Sigh... Fix it, Lord!
But what if I told you that the shoulder length plateau is a myth? Yes girl, they lied. It’s doesn’t exist. Unless you have a genetic or clinical scalp condition, your hair will continue to grow at an average rate of 0.5”(inches) every month. Plus, each individual hair on your head has overlapping growth cycles - which explains why all your hairs do not shed at once. If that were the case, we would all go completely bald every 7-10 years (the duration of the average hair growth cycle). By that logic, it can’t possibly be the case that all the hairs on your head magically know when they’ve reached your shoulders and make a unanimous decision to go on an indefinite strike. What is typically the case, is that your hair is breaking at a similar rate as it is growing. If your hair gains 6" in length every year, but your total hair loss (in length) due to breakage is about the same, we don’t need our grade school math teachers to tell us that the outcome will be appeared stagnation.
So what’s the solution, then?
Ultimately, beating the shoulder length plateau is about maximizing your length retention in any/every given growth cycle i.e. making sure that you’re maintaining the length that you do get - as opposed to losing it.
Here are some ways you can do just that;
Maintaining The Moisture Protein Balance
Two things hair needs to be healthy - moisture and protein. More importantly, the two must be in equilibrium for optimal hair health. Too much moisture (with the absence of protein) will make your hair susceptible to breakage from gummy-ness/excessive elasticity, while the reverse will cause breakage from brittleness of hair that is too hard. This is why ensuring you feed your hair the right amounts (and types) of moisturers and proteins is key to length retention.
In the same way your hair can suffer from a lack of something - you can also lose length as a result of inflicting external stressors on it. Constant and/or improper manipulation methods like excessive or dry combing/brushing, for example, is one of the various ways the ends of your hair can break. Taking care when manipulating your hair in any way shape, or form and protective styling will help minimize direct self inflicted breakage.
Halt the Heat
Ah, heat styling...if you know about this love-hate relationship, you know. Whether or not we know the science behind it, we can all testify that excessive and/or reckless heat use is damaging to the hair. Such high levels of heat (too often, and without an appropriate heat protectant) can not only permanently change the fundamental composition of your hair, but in doing so also leave your hair cuticle severely damaged - exposing your hair to even the most feeble external stressors, and making it that much more difficult to maintain its moisture-protein balance.
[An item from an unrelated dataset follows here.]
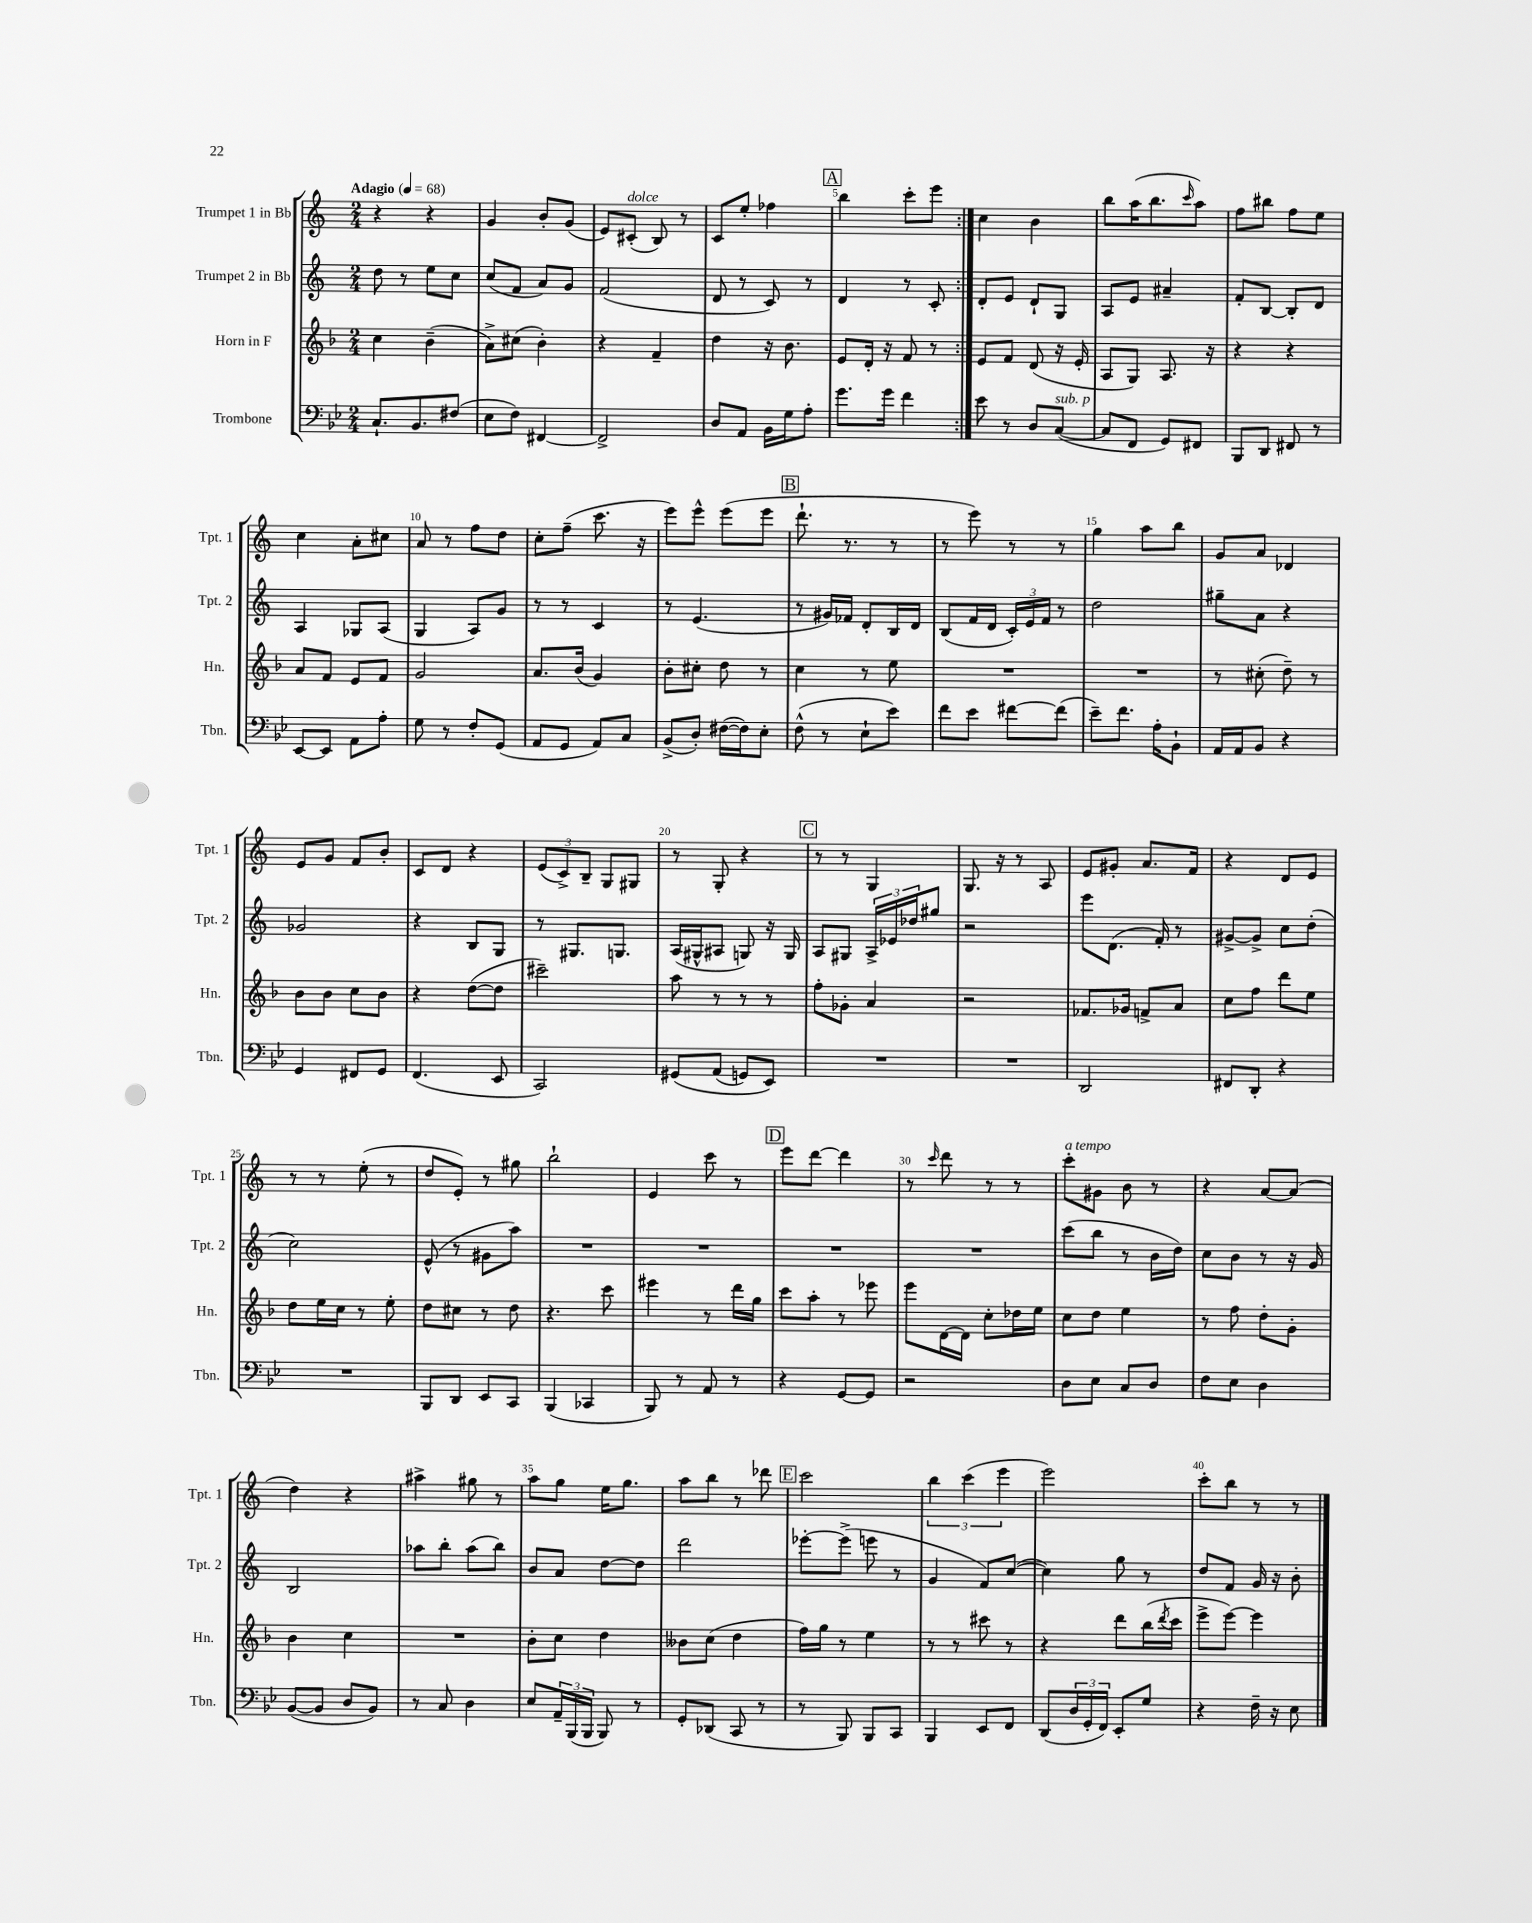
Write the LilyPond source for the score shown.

Not trimming vs. Excessive trimming
This one has long been a touchy subject in our community so worry not, I will be sure to tread lightly. I will start by reiterating that cutting your hair will not make it grow quicker and is counterintuitive to hair growth. However, as the hair at the ends of each hair is technically the oldest (and most jaded) it is possible that they could “compromise” the health of the rest of the hair and cause breakage. Hairs that are more damaged/that are missing parts of its cuticle are rough/rugged and can latch onto and/or rub against other surrounding hairs which, especially if you have naturally curly/kinky hair, will almost definitely result in knots and tangles - which in turn will lead to increasingly more if not cut off/trimmed. A similar logic works with split ends. We ought to trim them off so they don’t contribute to knots, but also so that a small split doesn’t work its way up, splitting an entire hair - making it completely exposed and for the most part irredeemable. At the same time there is hope. Trimming should only be done as needed, thus, it is only hair that is damaged that needs constant trimming/cutting. Observing the previous three tips will go a long way towards helping you minimizing the need to lose (instead of retain) acquired length.
Well there you have it girls. Adhering to the above in tandem with each other should put you in a good position to win your lifelong battle against the shoulder length plateau. But take note - and heart - that there is an asterisk, and that is *patience. If your hair grows 6” a year on average and you manage to retain 5 of those 6 - you’ve done an incredible job as avoiding breakage completely is almost impossible. But 5” spread over 12 months = 0.4/month. So if you don’t see results overnight, don’t be discouraged. Stick with it and I promise you, it will pay off very nicely!